Reproduce everything in the one-hot encoding passage below from "This is called" down to "columns not used.", word for word.

PASSAGE FOR REVIEW:
○ ○ ○

This is called a one-hot encoding and is a common way to handle category variables.

In convert_data_stackoverflow, you should:

Encode OpSys as the one-hot encoding discussed above
Remove the Respondent and Country, the two columns not used.
Convert other columns using the appropriate functions above.

In [15]:
def convert_data_stackoverflow_test(convert_data_stackoverflow):
    headers, rows = convert_data_stackoverflow(*read_csv())
    # Correct number of rows:
    test.equal(len(rows), 65679)

    # If this test fails, your headers are incorrect:
    test.equal(set(headers), {'CareerSat', 'MgrWant', 'Age', 'CodeRevHrs', 'ConvertedComp', 'Dependents', 'DevEnvironVSC', 'DevTypeFullStack', 'EdLevel', 'EduOtherMOOC', 'EduOtherSelf', 'Extraversion', 'GenderIsMan', 'Hobbyist', 'MgrIdiot', 'OpSysWin', 'OpSysMac', 'OpSysTux', 'OpenSourcer', 'OrgSize', 'Student', 'UndergradMajorIsComputerScience', 'UnitTestsProcess', 'WorkWeekHrs', 'YearsCode', 'YearsCodePro'})

○ ○ ○

INPUT DATA:
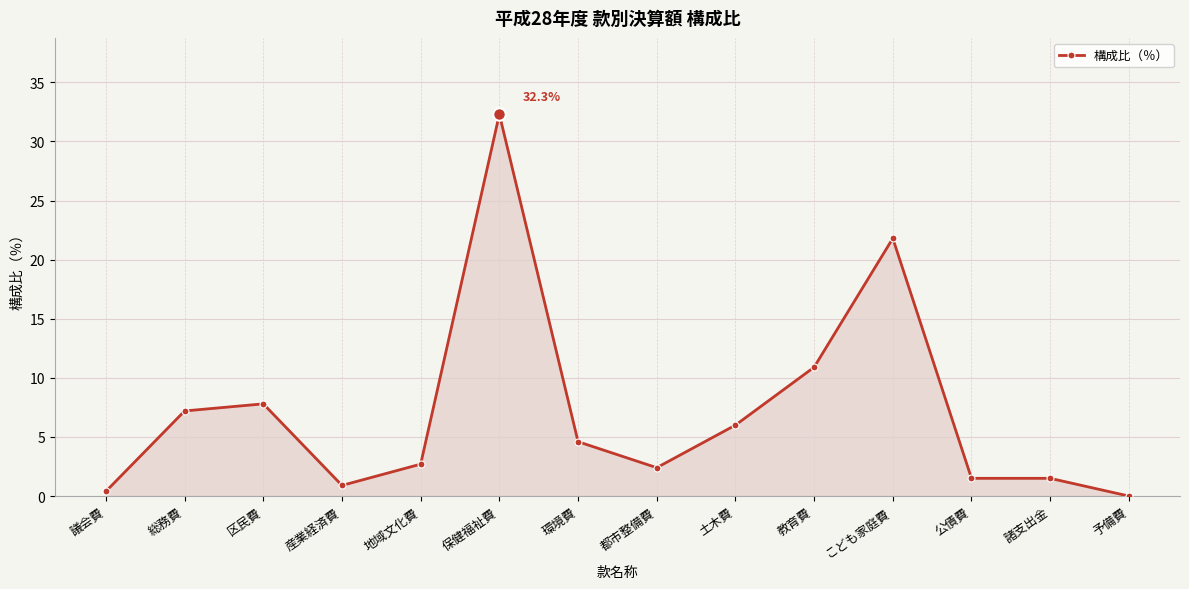

True or false: the data shows 1.5 at 諸支出金.

True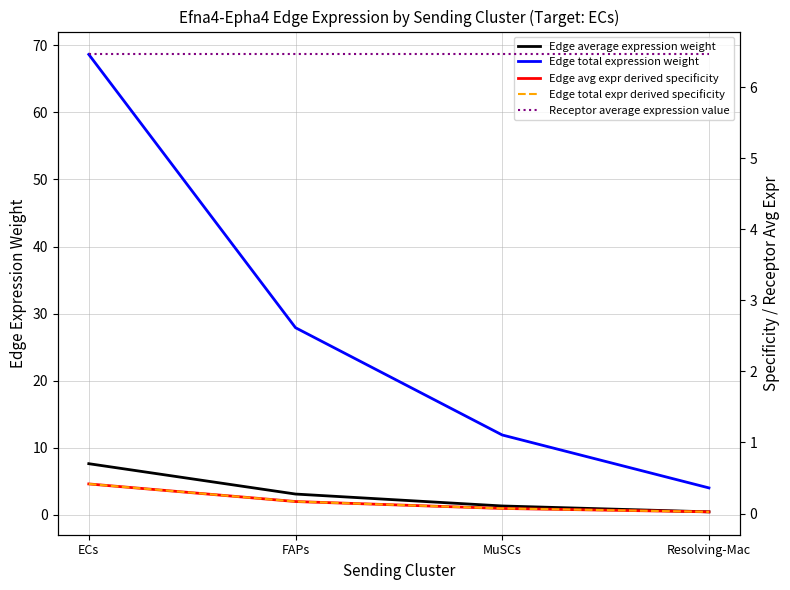

What value does the Edge average expression weight series have at FAPs?

3.1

○ ○ ○

REPLY:
This is called a one-hot encoding and is a common way to handle category variables.

In convert_data_stackoverflow, you should:

Encode OpSys as the one-hot encoding discussed above
Remove the Respondent and Country, the two columns not used.